FBI Agents Found a Chopped-Up Roman Mosaic of the Mythical Medusa in an L.A. Storage Unit After Following an Anonymous Tip

The object had been chopped into 16 pieces.

Special Agents Elizabeth Rivas and Allen Grove in Italy for the repatriation of a 2,000-year-old mosaic to its home in Rome. Photo courtesy of the FBI.

An ancient Roman mosaic depicting the mythical figure Medusa is back in Italy thanks to a tip to the FBI Art Crime Team. The 2,000-year-old artwork arrived in Rome from Los Angeles in April, as much as a century after it left the country.

“The mosaic was handcrafted from an age where people put an amazing amount of care and effort into it. It really speaks to the ingenuity and creativity of the time,” FBI special agent Allen Grove said in a statement. “It’s not meant to be in Los Angeles. The mosaic belongs to the people of Rome.”

The work had been quietly stored in and L.A. warehouse since the 1980s, chopped up into 16 pieces, each weighing 75 to 200 pounds. There were some termites in the wooden shipping pallets used to stack the 2,000-year-old artwork, but it was otherwise in good condition—the facility, thankfully, was climate controlled.

In 2020, an art attorney reached out to FBI Art Crime Team special agent Elizabeth Rivas about the piece on behalf of an anonymous client.

A piece of an ancient Roman mosaic, in storage for decades, was found and returned to Italy, where it will be restored and displayed for the public. Photo courtesy of the FBI.

A piece of an ancient Roman mosaic, in storage for decades, was found and returned to Italy, where it will be restored and displayed for the public. Photo courtesy of the FBI.

“We were very happy they contacted us,” she said. “If they hadn’t, it could’ve been in storage for another hundred years. It’s a successful example of how we can work together to get pieces back to where they belong.”

The U.S. has repatriated numerous Italian antiquities over the past year, including a cache of 142 artifacts, many from the collection of hedge-fund billionaire Michael Steinhardt, in June. That followed 200 looted antiquities, one of which was reportedly sold to Kim Kardashian, returned in December.

The nation recently opened the Museum of Rescued Art in Rome to display recovered pieces once they are back on Italian soil.

The mosaic turned over to the FBI didn’t have a provenance, so Rivas teamed up with Grove to track down its origins, which a local art expert suspected were Italian or Northern African.

A piece of an ancient Roman mosaic, in storage for decades, was found and returned to Italy, where it will be restored and displayed for the public. Photo courtesy of the FBI.

A piece of an ancient Roman mosaic, in storage for decades, was found and returned to Italy, where it will be restored and displayed for the public. Photo courtesy of the FBI.

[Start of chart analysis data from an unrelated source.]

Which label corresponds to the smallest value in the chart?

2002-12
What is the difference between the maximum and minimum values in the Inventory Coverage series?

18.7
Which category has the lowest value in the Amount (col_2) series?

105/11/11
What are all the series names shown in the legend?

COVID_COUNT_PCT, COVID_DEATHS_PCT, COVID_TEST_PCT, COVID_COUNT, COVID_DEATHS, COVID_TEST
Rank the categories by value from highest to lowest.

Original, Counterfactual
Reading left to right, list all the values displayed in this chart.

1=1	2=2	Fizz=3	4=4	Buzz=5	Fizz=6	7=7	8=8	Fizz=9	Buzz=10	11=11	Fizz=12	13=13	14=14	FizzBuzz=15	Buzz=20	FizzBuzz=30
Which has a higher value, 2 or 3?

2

It turns out the piece may have been missing for a 100 years—the art squad at the FBI’s Italian counterpart, the Carabinieri, found cultural property records for the mosaic that dated back to 1909. The only other record that turned up was a 1959 ad offering it for sale in Los Angeles.

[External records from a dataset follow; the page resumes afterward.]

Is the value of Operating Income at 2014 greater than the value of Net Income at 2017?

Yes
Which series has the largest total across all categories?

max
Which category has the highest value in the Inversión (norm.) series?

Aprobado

Packing and shipping the massive work was a task unto itself, going through diplomatic channels. The owner agreed to pay for custom shipping crates to ensure the mosaic’s safety during its long journey overseas, which took place in April.

“We worked with the owner and made sure we documented the condition and had everything we needed to ship it back to Italy,” Grove said. “We then worked with the Italian consulate here in Los Angeles. This is something of great interest to Italy; they came and inspected the mosaic and helped us facilitate the logistics of actually getting it back to Italy.”

Next up, reports CNN, the work will be restored before going on public view in its rightful home—a happy ending after so many decades in the shadows.